By Group "Semantic Analysts," written by Prateek Kher

Introduction

Don’t worry, if you are wondering this blog post will be as dull as the last, it would not. I will try to make this blog post as illustrative, interesting and interactive as possible! In this blog post, I will share how our group solved the problem of data extraction, and what will be the next steps!

Objectives and How We Completed the Work

Our group, wanted to approach this problem differently. There is no literature currently which talks about extracting data about fraudulent and non fraudulent companies using APIs, segregating them, training the model, and wait for the model to give us results.

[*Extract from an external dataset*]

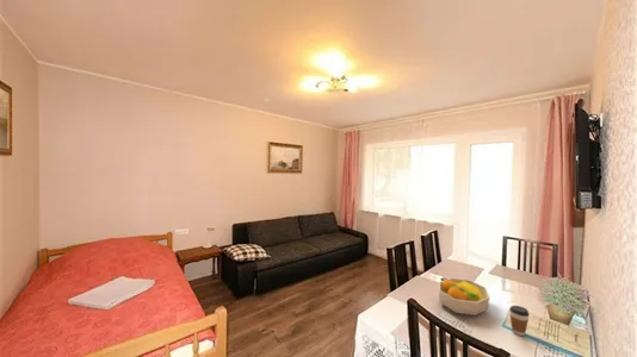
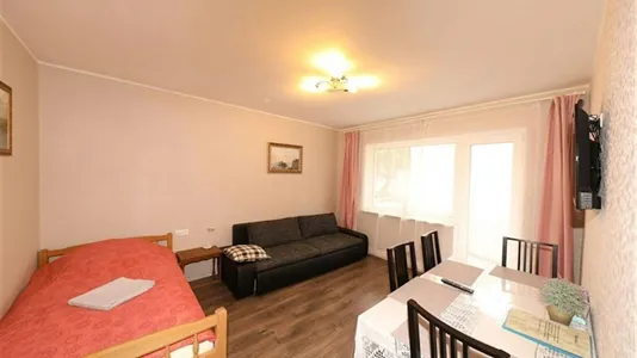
- coffee cup [508,305,531,337]
- fruit bowl [438,277,491,317]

Our first objective, was to figure out which data to use to conduct textual analysis. We then came across the Management Discussion and Analysis section data of 10-k filings with the SEC. We immediately knew our target! MD&A section data provides a textual overview of company performance, in addition, a review of the objectives and goals for the following year is provided. Annual reports contain twice as much information in the language as they do in the financial figures. This section is critical in finding a company’s health!

EDGAR, SEC and AAER

The Securities and Exchange Commission (SEC) requires publicly traded companies to file a slew of documentation. The EDGAR database was designed by the Securities and Exchange Commission (SEC) to help preserve capital markets and make public company filings more accessible. It's a system that "performs automated functions," according to them. Companies and others who are required by law to file forms with the US government have their submissions gathered, evaluated, indexed, accepted, and forwarded. Each filing is kept as an index file in the EDGAR system, which includes the filer's name, a unique central index key, the date, and the directory of the EDGAR system. The picture below shows us a sample from the SEC EDGAR database form:

SEC EDGAR DATABASE

Our second objective was to create a database with known number of fraudulent, and non-fraudulent companies. To make such a database, we first have to know for sure, which companies have committed fraud in the past. This was the period which easily took our team the longest to do. We did not have relevant past literature review, to follow seemingly easy steps! We then thought of looking through the AAER reports, and then found, that UC Berkeley’s Center for Financial Reporting and Management (CFRM) releases a dataset annually which contains the AAER records of companies! These AAER records also contain the CIK (Central Index Key) of companies! We were enthralled! As we would use this was to extract the MD&A section data from the 10-k files of companies. Table below shows a sample of AAER Dataset compiled by the CFRM.

AAER

We now have all of the information we need to complete the MD&A column of our dataframe and classify instances as fraudulent or non-fraudulent. The CIK and the year connect both the pictures shown above. All of the overlapping cases in second picture have received an AAER, indicating that they are all fraudulent. We use the SEC-Query API's API to access the financial statement's HTML content using the CIK and the Year. The remaining cases are chosen as non-fraudulent. The Extractor API extracts any item from 10-Q and 10-K filings and returns it to you as cleaned and standardized text or HTML. An item is extracted as clear-text or ordinary HTML without the usage of an extraction algorithm. We then proceed to use the extractor algorithm to extract the raw data.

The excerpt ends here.